Nueva canción | |
---|---|
Stylistic origins | Latin American folk music, guitar music |
Typical instruments | Bass guitar, charango, drums, guitar and panflute |
Regional scenes | |
Argentina; Brasil; Bolivia; Chile; Colombia; Cuba; Mexico; Nicaragua; Paraguay; Peru; Portugal; Spain; Uruguay; Venezuela |
Nueva canción (Spanish pronunciation: [ˈnweβa kanˈθjon] (standard European) or [ˈnweβa kanˈsjon] (American) 'new song') is a social movement and musical genre in Iberian America and the Iberian peninsula, characterized by folk-inspired styles and socially committed lyrics. Nueva canción is widely recognized to have played a profound role in the social upheavals in Portugal, Spain and Latin America during the 1970s and 1980s.

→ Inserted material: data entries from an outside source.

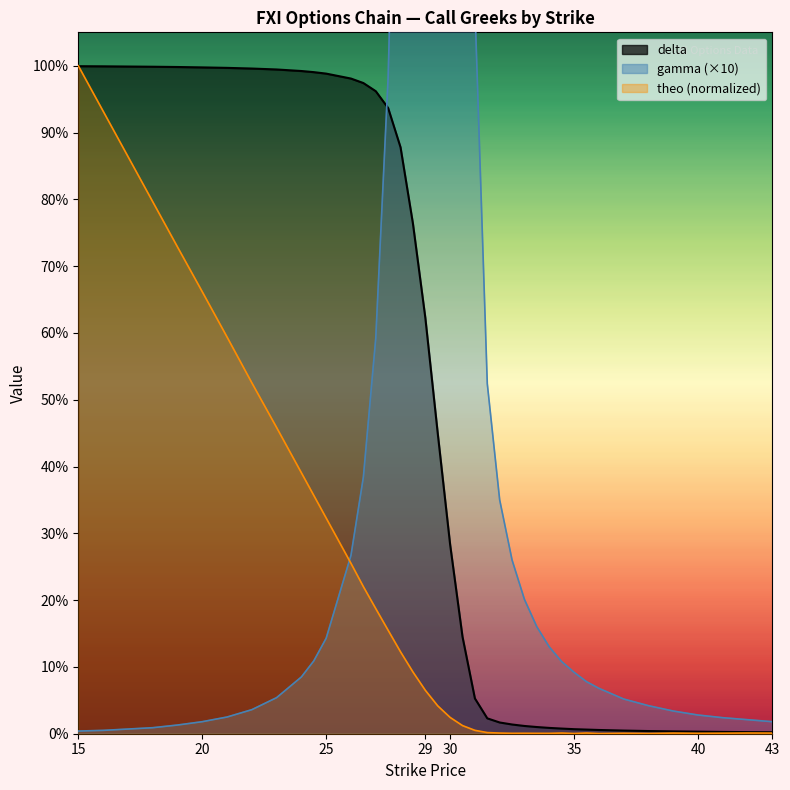

What is the sum of the gamma values at 28 and 27?

2.3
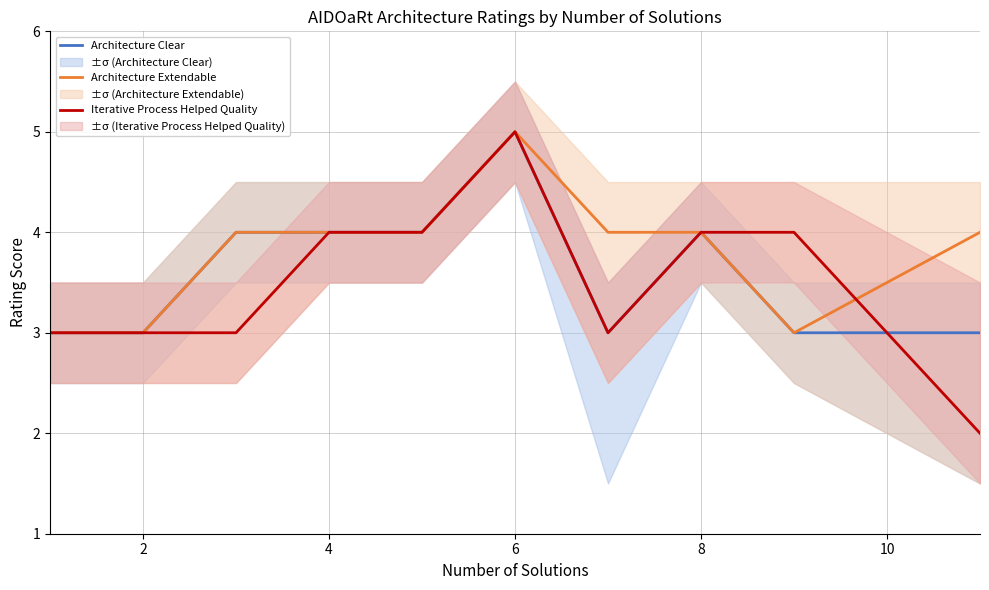

Is it true that Architecture Extendable equals 6 at 8?

False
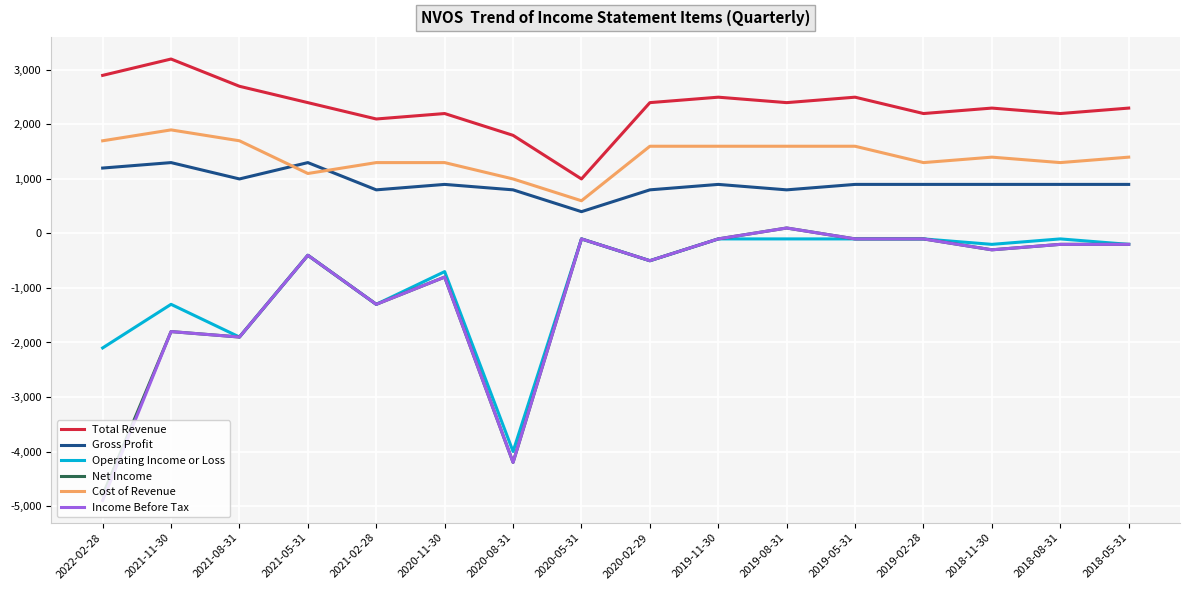

Where do Gross Profit and Cost of Revenue first cross each other?

2021-08-31 and 2021-05-31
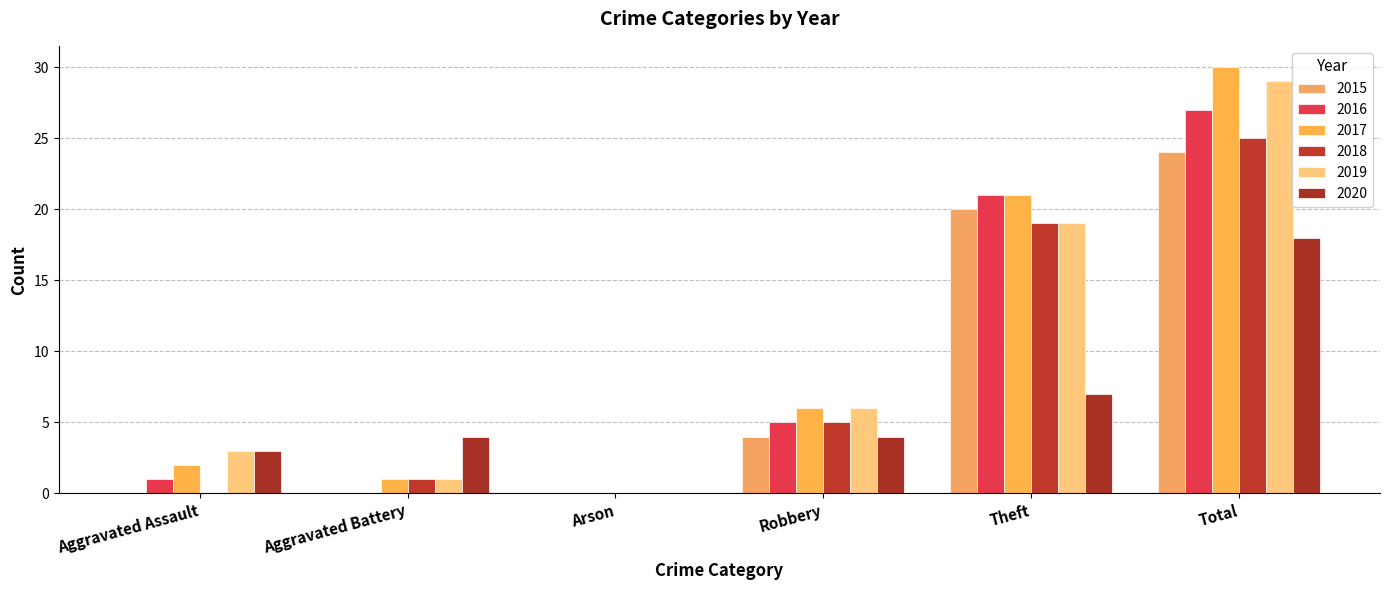

What are all the series names shown in the legend?

2015, 2016, 2017, 2018, 2019, 2020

Nueva canción first surfaced during the 1960s as "nueva canción chilena" in Chile. The musical style emerged shortly afterwards in Spain and other areas of Latin America where it came to be known under similar names. Nueva canción renewed traditional Latin American folk music, and was soon associated with revolutionary movements, the Latin American New Left, Liberation Theology, hippie and human rights movements due to political lyrics. It would gain great popularity throughout Latin America, and left an imprint on several other genres like Ibero-American rock, Cumbia and Andean music.
Nueva canción musicians often faced censorship, exile, forceful disappearances and even torture by the wave of right-wing military dictatorships that swept across Iberian America and the Iberian peninsula in the Cold War era, e.g. in Francoist Spain, Pinochet's Chile, Salazar's Portugal and Videla and Galtieri's Argentina.